Они работают по воскресеньям, и поэтому у нас с Джорданом выдается выходной. Я всё так же прихожу сюда и пеку, но потом могу вернуться домой и наслаждаться свободным днём. Выходные я провожу обычно с Джорданом. Но раньше я старалась провести это время с Адамом. Он обожал воскресенья. Я всегда думала, что это потому, что мы были вместе, но сейчас я догадываюсь, что причина была в том, что он мог провести ночь с другой женщиной. Я никогда не оставалась с ним на ночь, так как мне приходилось вставать ни свет, ни заря, чтобы идти готовить, а Адам не любил, когда его рано будят. Во всяком случае, он так утверждал.

Я оттесняю эти мрачные мысли и натянуто улыбаюсь. Нет смысла думать о нём и о том, что у нас было. Теперь всё кончено.

— Так ты собираешься объяснить мне, что это вчера было? — спрашиваю я, изогнув бровь.

Джордан избегает любого вопроса о том, откуда он знает Калеба. Я спрашивала его уже раз двести, и каждый раз он меняет тему или находит отговорки. Но сейчас я его поймала.

— Эм, это долгая история. Ты же знаешь моего старика. Я познакомился с Калебом через него. Я не буду пересказывать тебе эту чертовщину, поэтому сотри это печальное выражение со своего лица. Ты мой лучший друг, и ты слишком хорошо меня знаешь, — с раздражением рычит он.

Я знаю, что отец Джордана состоял в байкерском клубе и был убит. Джордан нашёл его, и это наложило свой отпечаток. Больше я ничего не знала. Джордан не любит говорить об этом, и я не принуждаю его к откровенности.

— Так, Калеб член клуба "Хаос"? — тихо спрашиваю я.

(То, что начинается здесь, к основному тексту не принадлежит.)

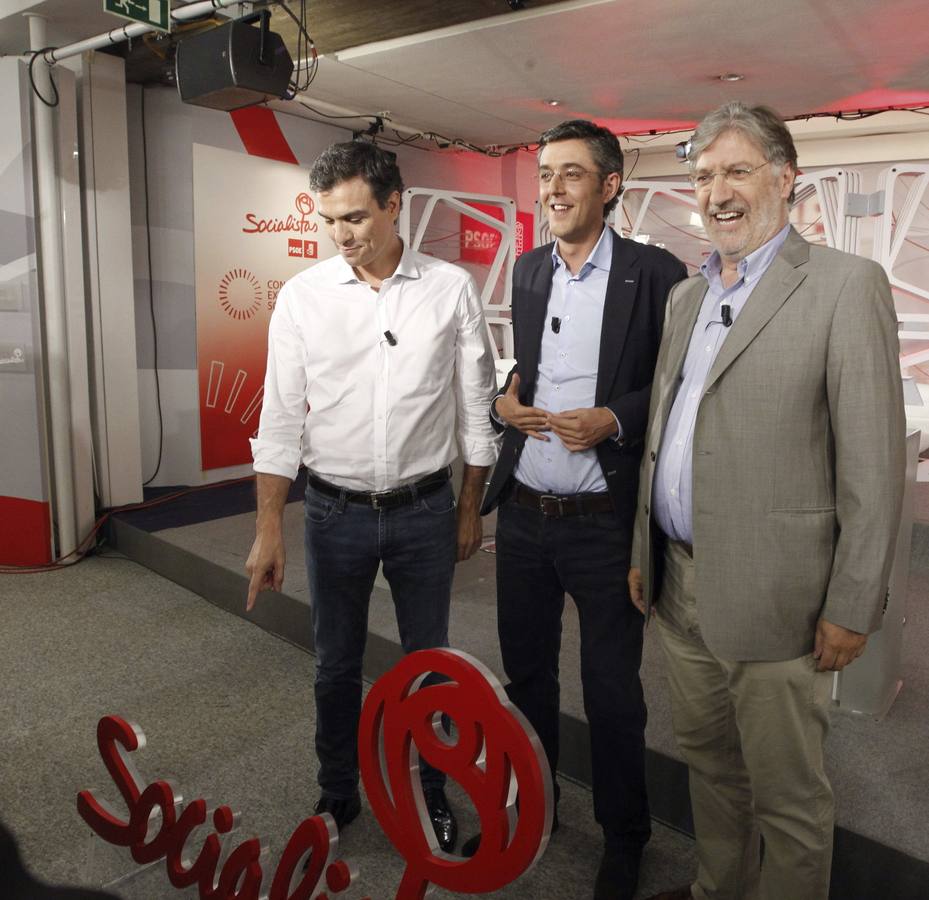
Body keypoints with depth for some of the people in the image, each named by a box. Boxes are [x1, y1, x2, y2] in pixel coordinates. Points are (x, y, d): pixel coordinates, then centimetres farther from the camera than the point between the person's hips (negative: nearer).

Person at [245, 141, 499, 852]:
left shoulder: (452, 289, -4)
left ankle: (429, 789, 39)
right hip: (335, 512, 1)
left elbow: (475, 405, 2)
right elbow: (281, 416, -3)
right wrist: (269, 527, -5)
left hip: (425, 510, 0)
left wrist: (471, 507, 5)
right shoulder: (303, 296, -4)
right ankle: (337, 794, 39)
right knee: (337, 665, 16)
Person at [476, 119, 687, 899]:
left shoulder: (655, 273, -7)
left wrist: (616, 420, -20)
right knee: (525, 670, 19)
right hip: (523, 513, 5)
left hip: (605, 521, -5)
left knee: (612, 689, 10)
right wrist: (503, 400, -4)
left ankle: (624, 835, 35)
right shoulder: (527, 269, 9)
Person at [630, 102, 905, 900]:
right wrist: (644, 552, 13)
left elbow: (873, 463, -12)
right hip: (680, 583, 7)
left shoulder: (846, 285, -9)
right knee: (708, 760, 23)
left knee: (786, 796, 10)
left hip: (771, 596, -6)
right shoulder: (686, 295, 12)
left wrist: (852, 608, -12)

Прошлым вечером я проговорила с Дженной где-то пятьдесят минут. Она сказала, что в порядке и ещё пять минут извинялась за причинённые неудобства, когда я убедила её, что это не проблема, она почувствовала себя немного легче. Также мы говорили о её работе моделью и поступлении в колледж в этом году. Мы не обсуждали Калеба. Но, возможно, нам стоило.

— Он президент МК" Хаос".

Я киваю.

— Я хочу выйти покурить. Справишься одна?

— Конечно, иди, — фыркаю я.

Я ненавижу, когда Джордан курит, и глупая ухмылка на его лице говорит мне о том, что он знает это. Парень обходит стол и сжимает меня в объятьях, прежде чем крепко поцеловать мои волосы.